**Source document**.

Object drag tasks using large-scale THINGS image sets

We performed three tasks using large-scale THINGS image sets. For each task, we first confirmed that the monkeys perform well on the same task with the grayscale image set. We then started to introduce 100 training images from the THINGS set (Fig. 2A). After we confirmed that the monkey performance was stable for the 100 training images, we gradually introduced generalization images. Each generalization image was shown only once. We controlled the proportion of trials in which generalization images were presented, gradually increasing it up to 50%. In the other 50% of the trials, the training images were repeatedly shown to ensure that the monkeys continued to follow the same rule.

More abstract classification tasks

Experiments on more classification tasks (Fig. 6) also largely followed the procedure for the other tasks described above (Fig. 1B). Training for each task continued until the monkey performance plateaued but was terminated after six days regardless of their final performance to fairly compare their performance across tasks with similar training durations. The average performances for the outdoor vs. indoor, fire- vs. water-related, and Western vs. Eastern-culture tasks at the last day of training was 91%, 77%, and 88% correct, respectively. The big vs. small task had two versions: one using the THINGS database and one using the images from Konkle et al. (2012). We started with the THINGS set (final performance during training: 94%) and, after its generalization test, switched to training on the Konkle set (final performance during training: 93%).

Random stimulus-response association tasks

We conducted two versions of control experiments in which monkeys were trained to associate random object images with targets to check how the absence of a common conceptual rule impaired their performance. In one version (Fig. 3A), the associations of images and targets were randomized such that even images of the same object category could be associated with different targets. In the second version (Fig. 3B), two targets were associated with random concrete object concepts (e.g., “deer”, “banana”; we refer to them as “concrete categories” here to avoid confusion), but images in each concrete category were associated with the same target. Thus, if monkeys remembered the association of concrete categories and targets, they could solve the task and generalize the rule to novel stimuli selected from the same concrete categories.

Both versions of the task used the same number of grayscale object images as the animate vs. inanimate task (96 images in the training set) and followed the same training procedure. The training image set for the second version (Fig. 3B) contained 16 concrete categories for each target (2-6 images per concrete category, 48 images per target). As in the other grayscale object tasks (Fig. 1), these concrete categories were sampled from humans, monkeys, non-primate mammals, reptiles/amphibians, food, plants, tools/everyday objects, and electronics. We also constructed a generalization image set with the same number of images and object categories. All the images used in these control experiments differed from those used in the main tasks.

Human experimental procedures

Object drag tasks using grayscale image sets

We performed the six grayscale image tasks (Fig. 1B, G) with human participants (Fig. 5). Seven participants were assigned to each task. In each trial, an image from the training image set was randomly presented, and the participants had to choose a target as in the monkey experiments. The participants were not informed of the categorization rule and had to infer it from the feedback, but they quickly understood the rule in all tasks (Fig. 5A). Then, each participant continued the task for ∼1,500 trials, resulting in 15-25 repetitions per image. We also conducted the animate vs. inanimate task using three control image sets (cartoons, silhouettes, outlines; Fig. 5G, H). Four participants were recruited for each set, and each participant performed ∼1,500 trials. In total, 83,416 trials were collected across all tasks and participants.

**Things to do**.
- a) In the categorization experiments passage, how many human participants were assigned to each grayscale image task?
- b) Resume the categorization experiments passage immediately after its last sentence.

**Extracted data entries**.
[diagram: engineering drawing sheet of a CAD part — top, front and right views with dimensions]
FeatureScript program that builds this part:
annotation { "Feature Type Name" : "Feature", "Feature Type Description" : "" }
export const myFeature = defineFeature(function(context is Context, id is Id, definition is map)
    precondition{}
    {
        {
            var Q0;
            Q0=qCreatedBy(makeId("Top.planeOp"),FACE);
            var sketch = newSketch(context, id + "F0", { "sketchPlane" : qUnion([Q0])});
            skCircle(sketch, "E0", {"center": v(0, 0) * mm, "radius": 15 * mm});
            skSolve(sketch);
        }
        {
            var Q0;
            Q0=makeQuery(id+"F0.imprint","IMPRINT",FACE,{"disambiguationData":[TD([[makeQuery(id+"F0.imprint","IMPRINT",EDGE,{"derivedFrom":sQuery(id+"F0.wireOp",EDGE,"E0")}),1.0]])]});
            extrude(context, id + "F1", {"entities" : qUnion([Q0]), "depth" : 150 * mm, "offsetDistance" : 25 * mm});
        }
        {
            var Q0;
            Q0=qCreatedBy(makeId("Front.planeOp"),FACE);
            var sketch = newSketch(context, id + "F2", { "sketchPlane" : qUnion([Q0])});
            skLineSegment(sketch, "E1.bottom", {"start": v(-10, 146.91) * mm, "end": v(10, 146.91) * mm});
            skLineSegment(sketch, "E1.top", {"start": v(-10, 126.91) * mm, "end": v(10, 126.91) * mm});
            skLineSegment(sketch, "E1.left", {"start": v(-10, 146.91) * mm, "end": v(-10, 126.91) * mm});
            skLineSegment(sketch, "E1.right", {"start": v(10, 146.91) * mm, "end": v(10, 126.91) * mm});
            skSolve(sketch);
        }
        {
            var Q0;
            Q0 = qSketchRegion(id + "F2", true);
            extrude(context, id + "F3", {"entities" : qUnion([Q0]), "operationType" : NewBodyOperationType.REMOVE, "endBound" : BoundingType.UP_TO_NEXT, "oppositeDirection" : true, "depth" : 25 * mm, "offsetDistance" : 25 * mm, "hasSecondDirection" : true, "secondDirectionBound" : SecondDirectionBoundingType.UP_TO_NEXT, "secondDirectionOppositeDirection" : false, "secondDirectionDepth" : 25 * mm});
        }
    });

**Expected outputs**.
- a) Seven.

- b)
Object drag tasks with generalization images

We also measured the generalization performance of the human participants to novel stimuli in the various tasks we tested with the monkeys (15 tasks in total; Fig. 6). Nine participants were assigned to each task. For each task, we first asked the participants to categorize the training image set. We continued training until the participants reached 90% accuracy (20-trial sliding window) and viewed all the training images (65-183 trials). We then showed the generalization images only once. The same training and generalization images were used as those in the monkey experiments. In total, 13,754 trials for the generalization images were collected across all tasks and participants.

Data analysis

Choice accuracy

To plot accuracy as a function of the number of repeated stimulus presentations in Figure 1D inset, we computed the correct rate using all stimuli in the two-target trials at a given number of repetitions across training sessions. The correct rate for each image (Fig. 1E) was calculated using the sessions after the monkey performance reached around 75% correct (the last 3-5 sessions). The generalization performances for novel images and manipulated images (Figs. 1I, 2B-D, 3D, 6B) were all calculated using only the first trial of each stimulus.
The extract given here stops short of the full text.